### Task item
Can you return the records below exactly as they stand, but only from the first line through the one with "A letter dated"?

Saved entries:
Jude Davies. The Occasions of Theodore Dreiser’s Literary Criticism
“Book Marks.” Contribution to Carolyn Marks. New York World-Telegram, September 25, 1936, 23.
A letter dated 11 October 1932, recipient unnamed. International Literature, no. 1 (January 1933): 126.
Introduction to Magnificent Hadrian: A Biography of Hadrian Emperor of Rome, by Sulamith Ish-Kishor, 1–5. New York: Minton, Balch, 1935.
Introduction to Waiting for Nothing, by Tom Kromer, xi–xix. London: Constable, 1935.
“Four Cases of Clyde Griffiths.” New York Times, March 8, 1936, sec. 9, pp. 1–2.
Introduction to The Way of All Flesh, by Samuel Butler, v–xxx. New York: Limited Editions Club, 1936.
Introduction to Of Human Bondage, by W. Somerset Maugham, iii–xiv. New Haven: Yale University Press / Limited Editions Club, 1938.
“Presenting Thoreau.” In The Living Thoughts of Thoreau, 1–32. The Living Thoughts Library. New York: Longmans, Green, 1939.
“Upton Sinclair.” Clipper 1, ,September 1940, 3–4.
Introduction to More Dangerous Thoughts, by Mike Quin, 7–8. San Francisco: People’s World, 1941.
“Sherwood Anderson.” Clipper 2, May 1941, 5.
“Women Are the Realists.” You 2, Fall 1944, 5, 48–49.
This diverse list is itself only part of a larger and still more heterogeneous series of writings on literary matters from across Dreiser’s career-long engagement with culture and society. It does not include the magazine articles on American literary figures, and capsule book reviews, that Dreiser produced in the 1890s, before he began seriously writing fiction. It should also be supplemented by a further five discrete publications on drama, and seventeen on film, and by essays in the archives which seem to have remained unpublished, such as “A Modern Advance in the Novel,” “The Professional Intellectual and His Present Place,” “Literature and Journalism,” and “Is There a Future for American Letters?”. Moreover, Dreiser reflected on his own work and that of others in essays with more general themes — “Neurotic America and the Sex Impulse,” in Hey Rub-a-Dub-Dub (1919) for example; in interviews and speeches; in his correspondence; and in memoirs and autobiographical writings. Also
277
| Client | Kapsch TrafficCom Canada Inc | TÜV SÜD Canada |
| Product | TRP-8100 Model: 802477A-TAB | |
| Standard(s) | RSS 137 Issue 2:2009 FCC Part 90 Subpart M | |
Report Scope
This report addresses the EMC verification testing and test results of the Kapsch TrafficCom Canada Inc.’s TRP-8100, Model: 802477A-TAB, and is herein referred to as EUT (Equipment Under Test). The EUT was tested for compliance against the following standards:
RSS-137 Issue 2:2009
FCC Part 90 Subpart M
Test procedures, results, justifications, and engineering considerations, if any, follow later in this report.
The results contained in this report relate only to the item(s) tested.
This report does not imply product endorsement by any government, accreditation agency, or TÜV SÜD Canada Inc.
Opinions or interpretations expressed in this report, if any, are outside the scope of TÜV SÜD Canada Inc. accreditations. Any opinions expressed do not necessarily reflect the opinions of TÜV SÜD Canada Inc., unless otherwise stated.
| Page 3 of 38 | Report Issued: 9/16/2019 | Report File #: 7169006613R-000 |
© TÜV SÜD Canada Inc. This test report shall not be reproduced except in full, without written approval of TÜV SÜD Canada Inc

### Exercise result
Jude Davies. The Occasions of Theodore Dreiser’s Literary Criticism
“Book Marks.” Contribution to Carolyn Marks. New York World-Telegram, September 25, 1936, 23.
A letter dated 11 October 1932, recipient unnamed. International Literature, no. 1 (January 1933): 126.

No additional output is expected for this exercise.